● WHAT TO DO
Could you copy the material below word for word, beginning at the line that contains "nvitado, aparecen varias" and stopping after the line that contains "доплата). Требования к"?

(Collected data)
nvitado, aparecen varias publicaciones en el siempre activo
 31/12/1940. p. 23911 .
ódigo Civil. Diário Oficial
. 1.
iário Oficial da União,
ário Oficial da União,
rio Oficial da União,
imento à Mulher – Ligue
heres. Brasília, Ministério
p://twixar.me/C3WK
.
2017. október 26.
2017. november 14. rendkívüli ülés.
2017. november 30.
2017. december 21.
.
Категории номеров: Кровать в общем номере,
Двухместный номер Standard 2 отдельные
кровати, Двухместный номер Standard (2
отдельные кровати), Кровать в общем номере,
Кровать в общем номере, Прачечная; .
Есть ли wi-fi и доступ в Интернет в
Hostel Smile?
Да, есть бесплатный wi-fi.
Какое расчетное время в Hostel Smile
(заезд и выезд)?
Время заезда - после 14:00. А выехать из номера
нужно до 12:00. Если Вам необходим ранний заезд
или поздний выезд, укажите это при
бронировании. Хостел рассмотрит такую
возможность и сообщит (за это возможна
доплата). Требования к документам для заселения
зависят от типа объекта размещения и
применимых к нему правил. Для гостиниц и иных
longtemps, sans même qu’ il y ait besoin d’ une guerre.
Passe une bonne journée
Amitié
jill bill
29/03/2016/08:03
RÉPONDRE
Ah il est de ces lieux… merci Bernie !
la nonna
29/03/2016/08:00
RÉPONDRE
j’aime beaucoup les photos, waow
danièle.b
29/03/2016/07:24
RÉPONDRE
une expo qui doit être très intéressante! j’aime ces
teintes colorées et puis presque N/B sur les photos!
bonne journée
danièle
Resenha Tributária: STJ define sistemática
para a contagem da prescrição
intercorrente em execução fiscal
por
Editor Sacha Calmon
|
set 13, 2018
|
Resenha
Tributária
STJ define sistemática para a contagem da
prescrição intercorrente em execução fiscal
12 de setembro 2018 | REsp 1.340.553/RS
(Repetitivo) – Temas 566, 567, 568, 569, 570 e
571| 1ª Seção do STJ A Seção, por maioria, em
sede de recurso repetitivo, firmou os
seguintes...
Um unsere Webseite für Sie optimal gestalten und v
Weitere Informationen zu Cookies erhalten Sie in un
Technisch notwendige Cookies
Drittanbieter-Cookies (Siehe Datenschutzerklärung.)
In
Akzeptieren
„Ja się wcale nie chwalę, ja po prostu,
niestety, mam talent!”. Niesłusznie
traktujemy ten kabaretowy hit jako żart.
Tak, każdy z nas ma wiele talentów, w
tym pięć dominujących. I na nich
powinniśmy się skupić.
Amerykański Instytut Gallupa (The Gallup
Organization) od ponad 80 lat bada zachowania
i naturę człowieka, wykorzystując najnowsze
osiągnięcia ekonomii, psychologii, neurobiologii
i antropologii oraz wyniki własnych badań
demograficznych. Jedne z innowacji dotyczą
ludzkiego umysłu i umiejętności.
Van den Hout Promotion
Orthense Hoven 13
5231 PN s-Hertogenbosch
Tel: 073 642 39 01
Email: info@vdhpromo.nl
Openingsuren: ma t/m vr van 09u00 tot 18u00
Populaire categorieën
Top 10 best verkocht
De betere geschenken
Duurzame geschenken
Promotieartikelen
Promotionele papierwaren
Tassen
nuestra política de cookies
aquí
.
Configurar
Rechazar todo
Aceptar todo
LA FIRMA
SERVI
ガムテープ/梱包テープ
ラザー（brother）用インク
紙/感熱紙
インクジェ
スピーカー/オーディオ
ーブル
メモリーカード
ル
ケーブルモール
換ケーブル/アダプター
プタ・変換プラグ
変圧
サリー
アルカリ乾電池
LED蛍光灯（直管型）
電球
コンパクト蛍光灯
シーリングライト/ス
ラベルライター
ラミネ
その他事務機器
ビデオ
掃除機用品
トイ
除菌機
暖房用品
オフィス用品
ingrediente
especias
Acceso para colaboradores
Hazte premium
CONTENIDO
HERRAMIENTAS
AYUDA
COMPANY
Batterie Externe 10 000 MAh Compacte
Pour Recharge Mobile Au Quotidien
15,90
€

==

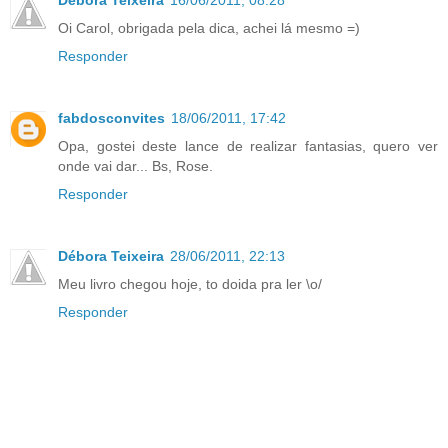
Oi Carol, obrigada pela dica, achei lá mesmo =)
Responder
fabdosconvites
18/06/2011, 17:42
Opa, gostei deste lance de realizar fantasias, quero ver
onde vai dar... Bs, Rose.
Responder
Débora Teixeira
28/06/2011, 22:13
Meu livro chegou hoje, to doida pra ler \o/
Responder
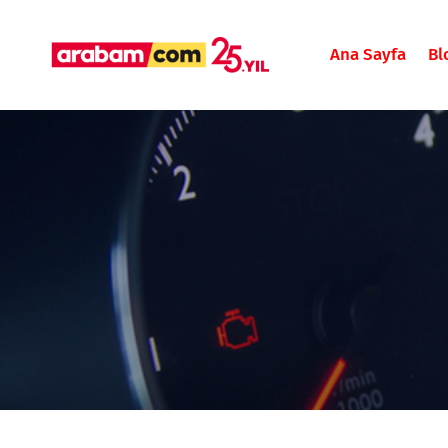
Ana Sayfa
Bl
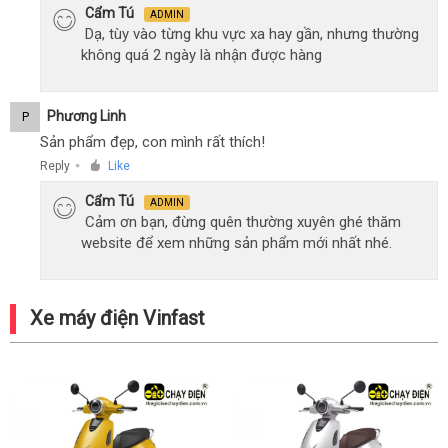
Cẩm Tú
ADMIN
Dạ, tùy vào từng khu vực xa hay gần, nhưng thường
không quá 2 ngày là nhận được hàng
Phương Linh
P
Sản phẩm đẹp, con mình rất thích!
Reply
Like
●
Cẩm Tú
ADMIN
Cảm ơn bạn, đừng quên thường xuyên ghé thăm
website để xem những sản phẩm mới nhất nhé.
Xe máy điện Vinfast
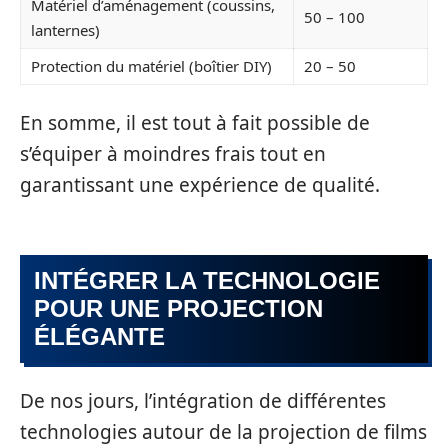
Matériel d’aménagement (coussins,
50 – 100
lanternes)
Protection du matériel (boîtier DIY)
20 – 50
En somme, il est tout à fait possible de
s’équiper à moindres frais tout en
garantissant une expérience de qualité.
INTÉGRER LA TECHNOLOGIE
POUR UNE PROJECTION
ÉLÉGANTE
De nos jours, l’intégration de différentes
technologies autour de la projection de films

● ANSWER SECTION
nvitado, aparecen varias publicaciones en el siempre activo
 31/12/1940. p. 23911 .
ódigo Civil. Diário Oficial
. 1.
iário Oficial da União,
ário Oficial da União,
rio Oficial da União,
imento à Mulher – Ligue
heres. Brasília, Ministério
p://twixar.me/C3WK
.
2017. október 26.
2017. november 14. rendkívüli ülés.
2017. november 30.
2017. december 21.
.
Категории номеров: Кровать в общем номере,
Двухместный номер Standard 2 отдельные
кровати, Двухместный номер Standard (2
отдельные кровати), Кровать в общем номере,
Кровать в общем номере, Прачечная; .
Есть ли wi-fi и доступ в Интернет в
Hostel Smile?
Да, есть бесплатный wi-fi.
Какое расчетное время в Hostel Smile
(заезд и выезд)?
Время заезда - после 14:00. А выехать из номера
нужно до 12:00. Если Вам необходим ранний заезд
или поздний выезд, укажите это при
бронировании. Хостел рассмотрит такую
возможность и сообщит (за это возможна
доплата). Требования к документам для заселения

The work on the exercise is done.